> **Instruction**
Transcribe the text lines of all the entries below word for word. Leave the pictures out of your answer.

--- Entries supplied ---

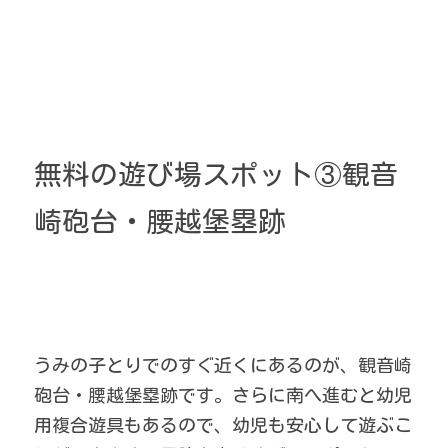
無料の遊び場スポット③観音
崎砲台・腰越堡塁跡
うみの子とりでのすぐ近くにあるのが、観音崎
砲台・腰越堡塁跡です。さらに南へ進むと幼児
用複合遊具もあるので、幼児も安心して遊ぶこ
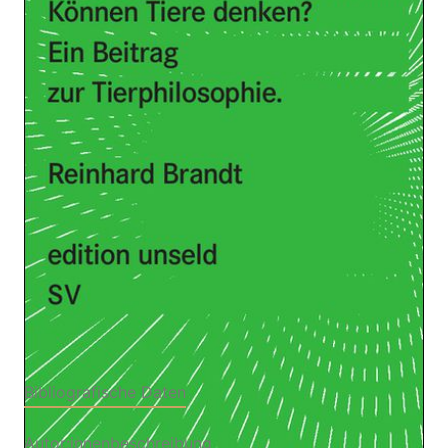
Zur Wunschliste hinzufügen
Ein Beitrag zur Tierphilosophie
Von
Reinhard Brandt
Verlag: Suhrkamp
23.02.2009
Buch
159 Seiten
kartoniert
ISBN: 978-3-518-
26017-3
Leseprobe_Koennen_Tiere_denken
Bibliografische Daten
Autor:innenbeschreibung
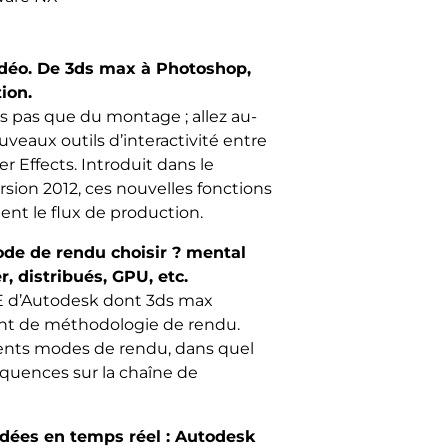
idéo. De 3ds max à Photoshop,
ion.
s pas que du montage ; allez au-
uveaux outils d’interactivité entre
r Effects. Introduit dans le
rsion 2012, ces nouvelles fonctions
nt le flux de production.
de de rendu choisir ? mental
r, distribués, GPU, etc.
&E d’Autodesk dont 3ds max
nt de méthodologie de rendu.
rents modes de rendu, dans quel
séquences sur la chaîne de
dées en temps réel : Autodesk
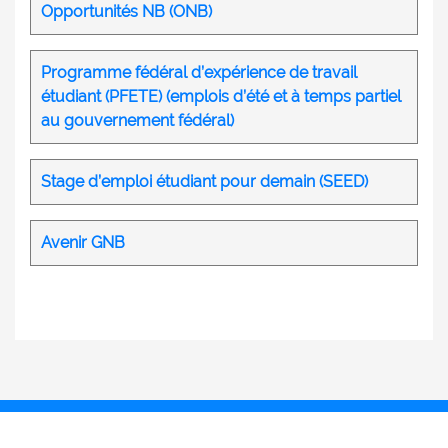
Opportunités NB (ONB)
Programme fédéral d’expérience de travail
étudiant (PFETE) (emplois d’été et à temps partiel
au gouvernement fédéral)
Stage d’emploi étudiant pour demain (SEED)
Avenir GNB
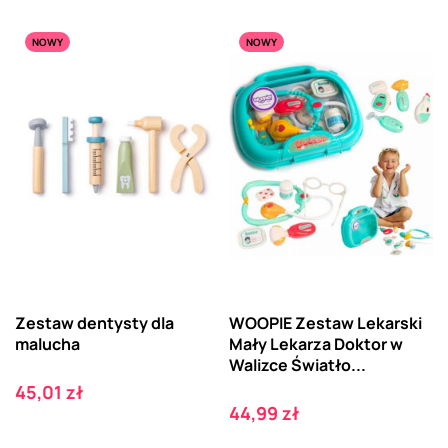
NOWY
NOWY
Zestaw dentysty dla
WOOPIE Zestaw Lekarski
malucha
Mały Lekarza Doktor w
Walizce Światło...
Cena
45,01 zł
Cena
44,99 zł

---

> **Output**
無料の遊び場スポット③観音
崎砲台・腰越堡塁跡
うみの子とりでのすぐ近くにあるのが、観音崎
砲台・腰越堡塁跡です。さらに南へ進むと幼児
用複合遊具もあるので、幼児も安心して遊ぶこ
Zur Wunschliste hinzufügen
Ein Beitrag zur Tierphilosophie
Von
Reinhard Brandt
Verlag: Suhrkamp
23.02.2009
Buch
159 Seiten
kartoniert
ISBN: 978-3-518-
26017-3
Leseprobe_Koennen_Tiere_denken
Bibliografische Daten
Autor:innenbeschreibung
idéo. De 3ds max à Photoshop,
ion.
s pas que du montage ; allez au-
uveaux outils d’interactivité entre
r Effects. Introduit dans le
rsion 2012, ces nouvelles fonctions
nt le flux de production.
de de rendu choisir ? mental
r, distribués, GPU, etc.
&E d’Autodesk dont 3ds max
nt de méthodologie de rendu.
rents modes de rendu, dans quel
séquences sur la chaîne de
dées en temps réel : Autodesk
Opportunités NB (ONB)
Programme fédéral d’expérience de travail
étudiant (PFETE) (emplois d’été et à temps partiel
au gouvernement fédéral)
Stage d’emploi étudiant pour demain (SEED)
Avenir GNB
NOWY
NOWY
Zestaw dentysty dla
WOOPIE Zestaw Lekarski
malucha
Mały Lekarza Doktor w
Walizce Światło...
Cena
45,01 zł
Cena
44,99 zł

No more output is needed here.